WHAT YOU SHOULD DO:
Please rewrite all of the following material with every "point_idx" renamed to "point_index", keeping everything else unchanged.
** Begin LISTED ENTRIES **
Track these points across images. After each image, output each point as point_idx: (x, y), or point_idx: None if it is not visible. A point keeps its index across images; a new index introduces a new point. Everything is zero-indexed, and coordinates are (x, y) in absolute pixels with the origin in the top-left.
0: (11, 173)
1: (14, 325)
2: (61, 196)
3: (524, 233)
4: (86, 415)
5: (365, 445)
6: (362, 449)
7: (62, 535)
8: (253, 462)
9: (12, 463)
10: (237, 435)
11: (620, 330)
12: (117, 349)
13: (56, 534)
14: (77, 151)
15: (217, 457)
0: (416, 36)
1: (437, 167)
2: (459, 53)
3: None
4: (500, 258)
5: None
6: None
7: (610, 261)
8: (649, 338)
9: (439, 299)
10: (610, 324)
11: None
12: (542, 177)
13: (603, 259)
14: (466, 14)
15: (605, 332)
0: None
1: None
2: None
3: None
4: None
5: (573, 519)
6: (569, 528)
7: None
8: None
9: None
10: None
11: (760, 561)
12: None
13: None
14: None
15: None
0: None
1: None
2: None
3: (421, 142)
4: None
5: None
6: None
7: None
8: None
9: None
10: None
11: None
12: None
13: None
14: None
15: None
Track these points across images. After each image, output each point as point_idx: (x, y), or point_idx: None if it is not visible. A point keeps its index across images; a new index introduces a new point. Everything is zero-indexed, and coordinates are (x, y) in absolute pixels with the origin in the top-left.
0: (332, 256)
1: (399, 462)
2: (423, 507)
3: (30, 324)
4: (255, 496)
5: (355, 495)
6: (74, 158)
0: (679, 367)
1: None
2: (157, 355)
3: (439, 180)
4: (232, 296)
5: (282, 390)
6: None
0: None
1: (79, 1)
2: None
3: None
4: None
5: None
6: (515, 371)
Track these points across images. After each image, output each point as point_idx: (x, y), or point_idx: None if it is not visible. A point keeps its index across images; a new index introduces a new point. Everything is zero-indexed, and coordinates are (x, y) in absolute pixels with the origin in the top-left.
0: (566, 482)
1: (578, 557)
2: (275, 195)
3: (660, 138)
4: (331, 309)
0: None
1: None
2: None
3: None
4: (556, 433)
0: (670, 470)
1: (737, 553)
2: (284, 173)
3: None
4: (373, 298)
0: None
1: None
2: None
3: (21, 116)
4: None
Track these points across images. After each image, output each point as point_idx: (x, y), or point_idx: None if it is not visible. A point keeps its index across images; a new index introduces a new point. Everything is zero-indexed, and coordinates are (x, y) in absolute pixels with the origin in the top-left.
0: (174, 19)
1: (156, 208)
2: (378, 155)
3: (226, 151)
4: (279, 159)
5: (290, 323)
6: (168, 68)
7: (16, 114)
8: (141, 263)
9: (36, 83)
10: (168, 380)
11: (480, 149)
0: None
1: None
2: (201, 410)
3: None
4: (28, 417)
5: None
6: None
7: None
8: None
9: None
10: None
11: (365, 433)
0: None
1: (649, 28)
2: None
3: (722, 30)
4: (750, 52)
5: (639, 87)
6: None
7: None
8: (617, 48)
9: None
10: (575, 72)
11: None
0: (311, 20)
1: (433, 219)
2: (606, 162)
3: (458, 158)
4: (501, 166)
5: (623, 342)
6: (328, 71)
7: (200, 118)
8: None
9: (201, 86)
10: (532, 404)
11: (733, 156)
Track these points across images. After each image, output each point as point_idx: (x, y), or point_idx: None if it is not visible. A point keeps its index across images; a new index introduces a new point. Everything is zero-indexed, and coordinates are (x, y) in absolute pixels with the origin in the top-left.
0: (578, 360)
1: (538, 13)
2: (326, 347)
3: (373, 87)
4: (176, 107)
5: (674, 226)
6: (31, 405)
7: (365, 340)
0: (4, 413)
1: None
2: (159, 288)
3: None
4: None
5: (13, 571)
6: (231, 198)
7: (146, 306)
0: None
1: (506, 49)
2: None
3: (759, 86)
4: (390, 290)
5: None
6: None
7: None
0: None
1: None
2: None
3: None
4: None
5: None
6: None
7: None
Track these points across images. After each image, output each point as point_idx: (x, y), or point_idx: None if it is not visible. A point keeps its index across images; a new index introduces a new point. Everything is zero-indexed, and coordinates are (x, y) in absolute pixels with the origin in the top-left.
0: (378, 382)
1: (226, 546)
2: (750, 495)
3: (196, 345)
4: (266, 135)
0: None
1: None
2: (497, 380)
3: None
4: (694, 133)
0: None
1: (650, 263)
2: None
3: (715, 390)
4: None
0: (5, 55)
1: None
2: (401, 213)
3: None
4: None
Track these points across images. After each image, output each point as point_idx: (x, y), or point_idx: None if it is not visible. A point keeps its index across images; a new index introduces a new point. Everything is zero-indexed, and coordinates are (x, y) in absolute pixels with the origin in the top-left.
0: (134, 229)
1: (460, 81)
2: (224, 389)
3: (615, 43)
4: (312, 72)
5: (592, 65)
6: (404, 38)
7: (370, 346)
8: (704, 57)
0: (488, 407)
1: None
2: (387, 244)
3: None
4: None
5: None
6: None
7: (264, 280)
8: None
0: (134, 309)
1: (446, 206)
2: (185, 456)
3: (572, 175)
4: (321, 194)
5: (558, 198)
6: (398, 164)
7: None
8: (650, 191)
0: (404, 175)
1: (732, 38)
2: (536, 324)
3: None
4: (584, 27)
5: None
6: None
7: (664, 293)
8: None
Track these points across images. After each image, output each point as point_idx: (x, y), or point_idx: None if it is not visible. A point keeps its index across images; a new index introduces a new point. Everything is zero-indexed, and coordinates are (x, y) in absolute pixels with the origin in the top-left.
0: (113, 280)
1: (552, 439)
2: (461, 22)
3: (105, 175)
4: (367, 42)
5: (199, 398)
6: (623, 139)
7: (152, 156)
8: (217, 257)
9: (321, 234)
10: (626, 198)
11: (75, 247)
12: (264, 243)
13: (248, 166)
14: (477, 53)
** End LISTED ENTRIES **
SOLVED EXERCISE:
Track these points across images. After each image, output each point as point_index: (x, y), or point_index: None if it is not visible. A point keeps its index across images; a new index introduces a new point. Everything is zero-indexed, and coordinates are (x, y) in absolute pixels with the origin in the top-left.
0: (11, 173)
1: (14, 325)
2: (61, 196)
3: (524, 233)
4: (86, 415)
5: (365, 445)
6: (362, 449)
7: (62, 535)
8: (253, 462)
9: (12, 463)
10: (237, 435)
11: (620, 330)
12: (117, 349)
13: (56, 534)
14: (77, 151)
15: (217, 457)
0: (416, 36)
1: (437, 167)
2: (459, 53)
3: None
4: (500, 258)
5: None
6: None
7: (610, 261)
8: (649, 338)
9: (439, 299)
10: (610, 324)
11: None
12: (542, 177)
13: (603, 259)
14: (466, 14)
15: (605, 332)
0: None
1: None
2: None
3: None
4: None
5: (573, 519)
6: (569, 528)
7: None
8: None
9: None
10: None
11: (760, 561)
12: None
13: None
14: None
15: None
0: None
1: None
2: None
3: (421, 142)
4: None
5: None
6: None
7: None
8: None
9: None
10: None
11: None
12: None
13: None
14: None
15: None
Track these points across images. After each image, output each point as point_index: (x, y), or point_index: None if it is not visible. A point keeps its index across images; a new index introduces a new point. Everything is zero-indexed, and coordinates are (x, y) in absolute pixels with the origin in the top-left.
0: (332, 256)
1: (399, 462)
2: (423, 507)
3: (30, 324)
4: (255, 496)
5: (355, 495)
6: (74, 158)
0: (679, 367)
1: None
2: (157, 355)
3: (439, 180)
4: (232, 296)
5: (282, 390)
6: None
0: None
1: (79, 1)
2: None
3: None
4: None
5: None
6: (515, 371)
Track these points across images. After each image, output each point as point_index: (x, y), or point_index: None if it is not visible. A point keeps its index across images; a new index introduces a new point. Everything is zero-indexed, and coordinates are (x, y) in absolute pixels with the origin in the top-left.
0: (566, 482)
1: (578, 557)
2: (275, 195)
3: (660, 138)
4: (331, 309)
0: None
1: None
2: None
3: None
4: (556, 433)
0: (670, 470)
1: (737, 553)
2: (284, 173)
3: None
4: (373, 298)
0: None
1: None
2: None
3: (21, 116)
4: None
Track these points across images. After each image, output each point as point_index: (x, y), or point_index: None if it is not visible. A point keeps its index across images; a new index introduces a new point. Everything is zero-indexed, and coordinates are (x, y) in absolute pixels with the origin in the top-left.
0: (174, 19)
1: (156, 208)
2: (378, 155)
3: (226, 151)
4: (279, 159)
5: (290, 323)
6: (168, 68)
7: (16, 114)
8: (141, 263)
9: (36, 83)
10: (168, 380)
11: (480, 149)
0: None
1: None
2: (201, 410)
3: None
4: (28, 417)
5: None
6: None
7: None
8: None
9: None
10: None
11: (365, 433)
0: None
1: (649, 28)
2: None
3: (722, 30)
4: (750, 52)
5: (639, 87)
6: None
7: None
8: (617, 48)
9: None
10: (575, 72)
11: None
0: (311, 20)
1: (433, 219)
2: (606, 162)
3: (458, 158)
4: (501, 166)
5: (623, 342)
6: (328, 71)
7: (200, 118)
8: None
9: (201, 86)
10: (532, 404)
11: (733, 156)
Track these points across images. After each image, output each point as point_index: (x, y), or point_index: None if it is not visible. A point keeps its index across images; a new index introduces a new point. Everything is zero-indexed, and coordinates are (x, y) in absolute pixels with the origin in the top-left.
0: (578, 360)
1: (538, 13)
2: (326, 347)
3: (373, 87)
4: (176, 107)
5: (674, 226)
6: (31, 405)
7: (365, 340)
0: (4, 413)
1: None
2: (159, 288)
3: None
4: None
5: (13, 571)
6: (231, 198)
7: (146, 306)
0: None
1: (506, 49)
2: None
3: (759, 86)
4: (390, 290)
5: None
6: None
7: None
0: None
1: None
2: None
3: None
4: None
5: None
6: None
7: None
Track these points across images. After each image, output each point as point_index: (x, y), or point_index: None if it is not visible. A point keeps its index across images; a new index introduces a new point. Everything is zero-indexed, and coordinates are (x, y) in absolute pixels with the origin in the top-left.
0: (378, 382)
1: (226, 546)
2: (750, 495)
3: (196, 345)
4: (266, 135)
0: None
1: None
2: (497, 380)
3: None
4: (694, 133)
0: None
1: (650, 263)
2: None
3: (715, 390)
4: None
0: (5, 55)
1: None
2: (401, 213)
3: None
4: None
Track these points across images. After each image, output each point as point_index: (x, y), or point_index: None if it is not visible. A point keeps its index across images; a new index introduces a new point. Everything is zero-indexed, and coordinates are (x, y) in absolute pixels with the origin in the top-left.
0: (134, 229)
1: (460, 81)
2: (224, 389)
3: (615, 43)
4: (312, 72)
5: (592, 65)
6: (404, 38)
7: (370, 346)
8: (704, 57)
0: (488, 407)
1: None
2: (387, 244)
3: None
4: None
5: None
6: None
7: (264, 280)
8: None
0: (134, 309)
1: (446, 206)
2: (185, 456)
3: (572, 175)
4: (321, 194)
5: (558, 198)
6: (398, 164)
7: None
8: (650, 191)
0: (404, 175)
1: (732, 38)
2: (536, 324)
3: None
4: (584, 27)
5: None
6: None
7: (664, 293)
8: None
Track these points across images. After each image, output each point as point_index: (x, y), or point_index: None if it is not visible. A point keeps its index across images; a new index introduces a new point. Everything is zero-indexed, and coordinates are (x, y) in absolute pixels with the origin in the top-left.
0: (113, 280)
1: (552, 439)
2: (461, 22)
3: (105, 175)
4: (367, 42)
5: (199, 398)
6: (623, 139)
7: (152, 156)
8: (217, 257)
9: (321, 234)
10: (626, 198)
11: (75, 247)
12: (264, 243)
13: (248, 166)
14: (477, 53)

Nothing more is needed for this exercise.